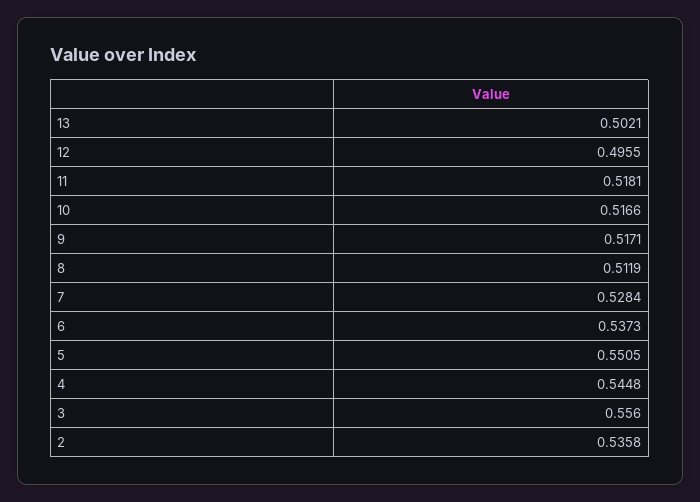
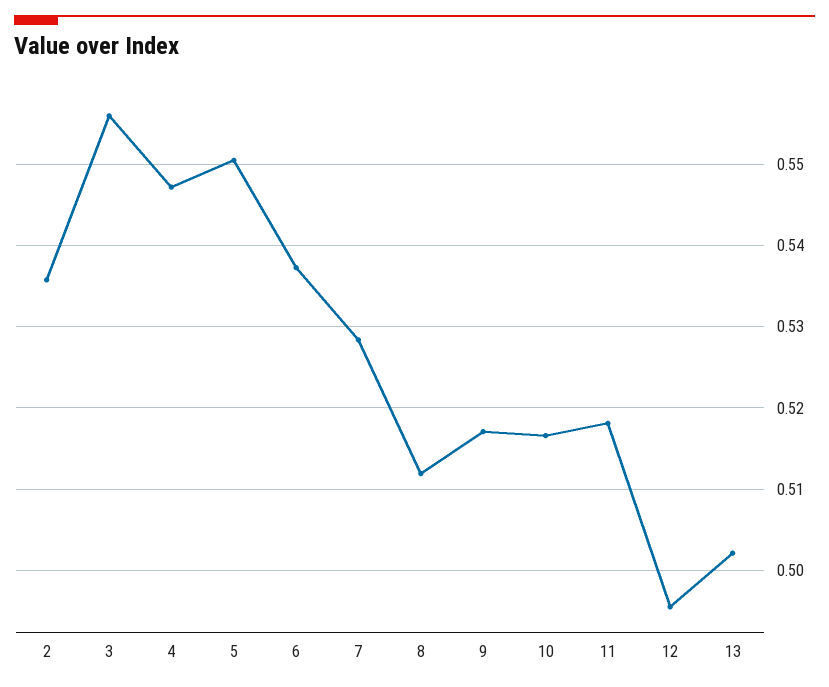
  {
    "13": 0.5021,
    "12": 0.4955,
    "11": 0.5181,
    "10": 0.5166,
    "9": 0.5171,
    "8": 0.5119,
    "7": 0.5284,
    "6": 0.5373,
    "5": 0.5505,
-   "4": 0.5448,
+   "4": 0.547,
    "3": 0.556,
    "2": 0.5358
  }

## TASK DESCRIPTION
Every line of the data is to be transcribed exactly, and no picture is to be included.

## SOLUTION BELOW
  {
    "13": 0.5021,
    "12": 0.4955,
    "11": 0.5181,
    "10": 0.5166,
    "9": 0.5171,
    "8": 0.5119,
    "7": 0.5284,
    "6": 0.5373,
    "5": 0.5505,
-   "4": 0.5448,
+   "4": 0.547,
    "3": 0.556,
    "2": 0.5358
  }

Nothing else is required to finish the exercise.